= Timothy Fish =

American novelist

Timothy Fish is a multi-genre author. He has written both fiction and non-fiction titles. His fiction titles are characterized by his unusual way of looking at the world in general. He is distinctive from other christian fiction authors in his apparent disdain for religion.

He lives in Texas and is a native of Zalma, Missouri.
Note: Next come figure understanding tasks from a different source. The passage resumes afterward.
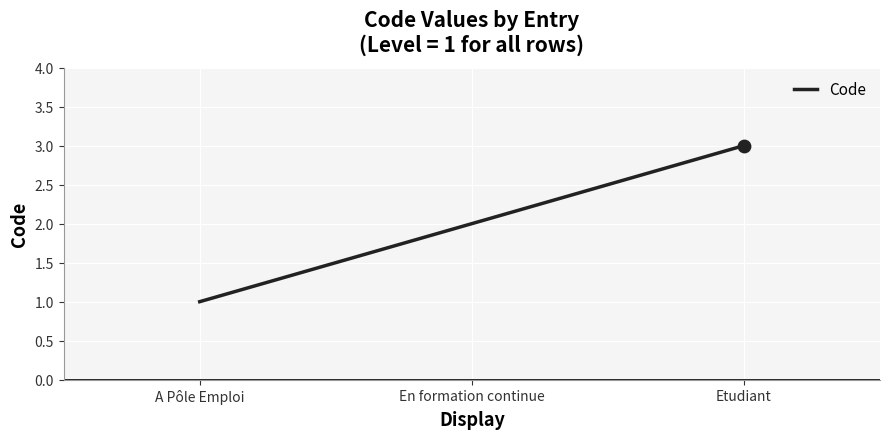

Between En formation continue and A Pôle Emploi, which is larger?

En formation continue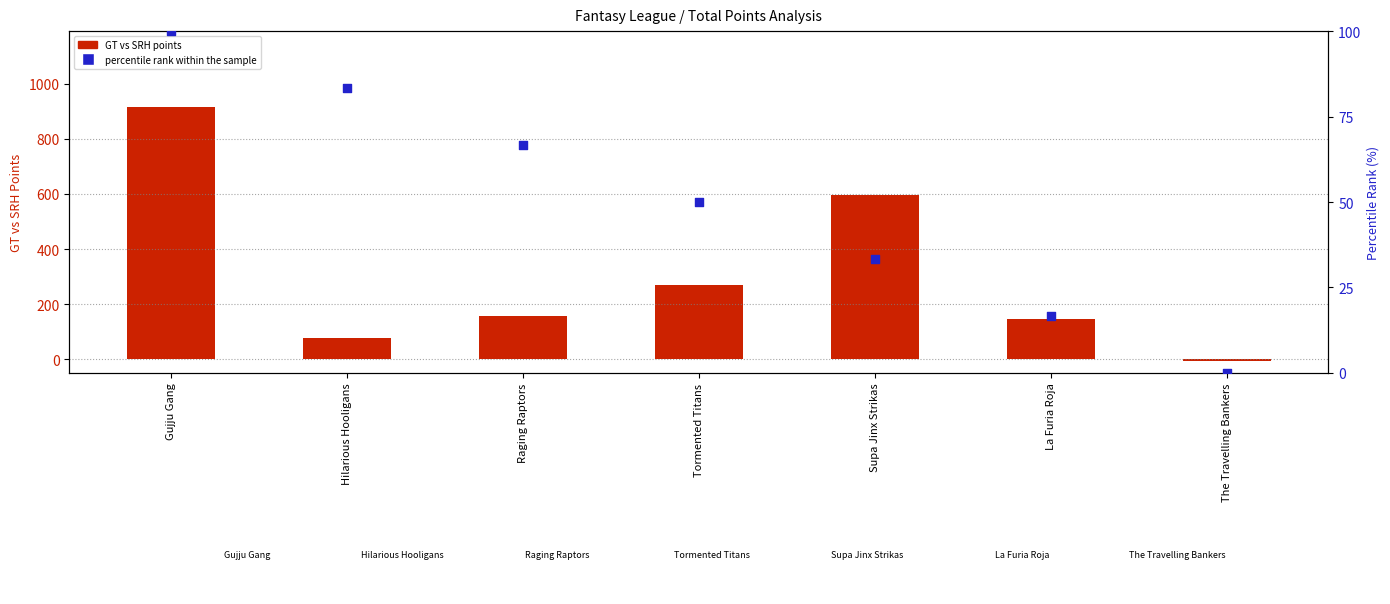

Which series contains the highest Y value?

GT vs SRH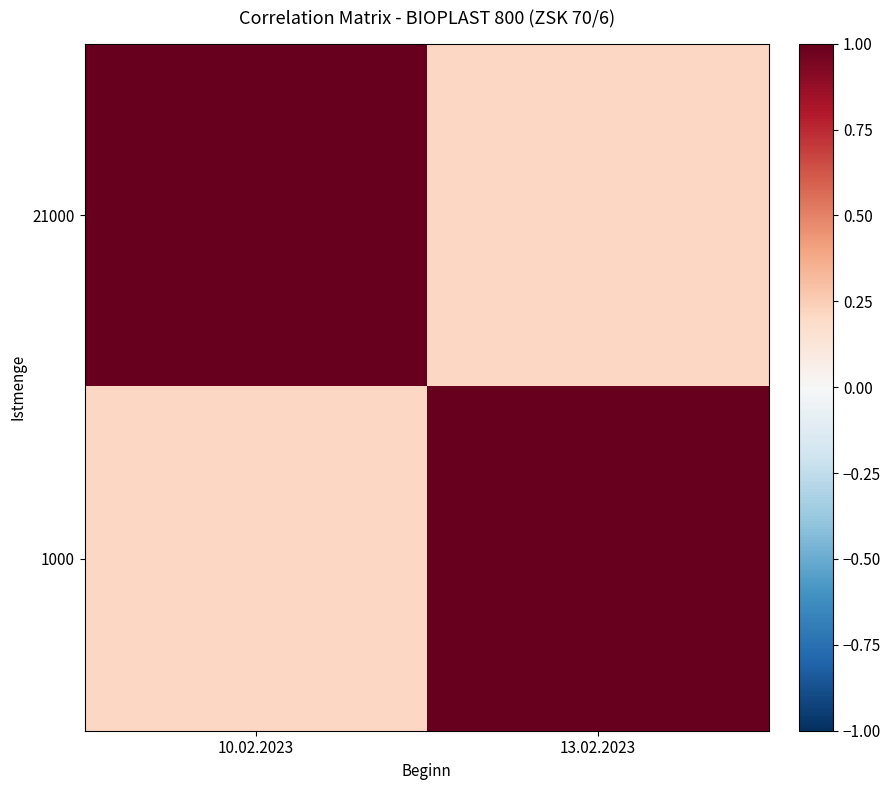

Reading left to right, extract all data points from this chart.

21000: 10.02.2023=1.0	13.02.2023=0.2
1000: 10.02.2023=0.2	13.02.2023=1.0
== List of works by Timothy Fish ==
1. Church Website Design: A step by step approach (ISBN 1-4196-5971-5) - Church Website Design takes the reader through the step by step process of developing a church website. It begins by explaining the process of determining the needs the church has for a website. It then shows the reader how to start with a rough idea of what the website should look like and convert that into an attractive church website. The book also deals with coding and maintaining the website.
2. Searching for Mom (2007) (ISBN 1-4196-7039-5) - This novel is about a tomboy named Sara who uses an online dating service, pretending to be her Dad, to find him a wife and her a mother. When Sara meets Ellen everything seems to be going well. Ellen is everything Sara could want in a mother and they become friends but trouble comes when Sara tries to bring Ellen and her Dad together.
3. The Story Teller (a short story)
4. How to Become a Bible Character (2007) (ISBN 978-1-4196-8331-2) - This novel is about a youth minister who must teach a teenager who has one unmet goal. He wants to become a Bible character. The youth minister must point him in the right direction when he attempts the impossible.
5. For the Love of a Devil (2008) (ISBN 978-1-4392-1425-1 ) - This novel is inspired by the biblical account of Hosea. In this modern retelling of that story, a beleaguered English teacher, Geoff Mywell, longs for the love he once thought his wife had for him, but when she leaves him for another man, he isn't sure whether to give in to the relief of having her out of the house or be sorry that the marriage seems broken beyond repair. He goes after her as she moves from one man to the next and then returns to prostitution. Geoff must enter the darkness and pull her back or lose the woman he loves forever.
6. And Thy House (2009) (ISBN 978-1-4392-6871-1) - This novel is about a man who comes to salvation late in life and struggles to handle the consequences of the mistakes he made before.
7. Mother Not Wanted (2010) (ISBN 978-1-6129-5000-6) - This novel is about a woman who has illegally raised a girl as her own, but decides to return the girl to her family.
8. Book Cover Design Wizardry: For the Self-Publishing Author (ISBN 978-1-6129-5001-3) - This book, through 250 full color graphics and text, shows self-publishing authors how they can create covers for their books.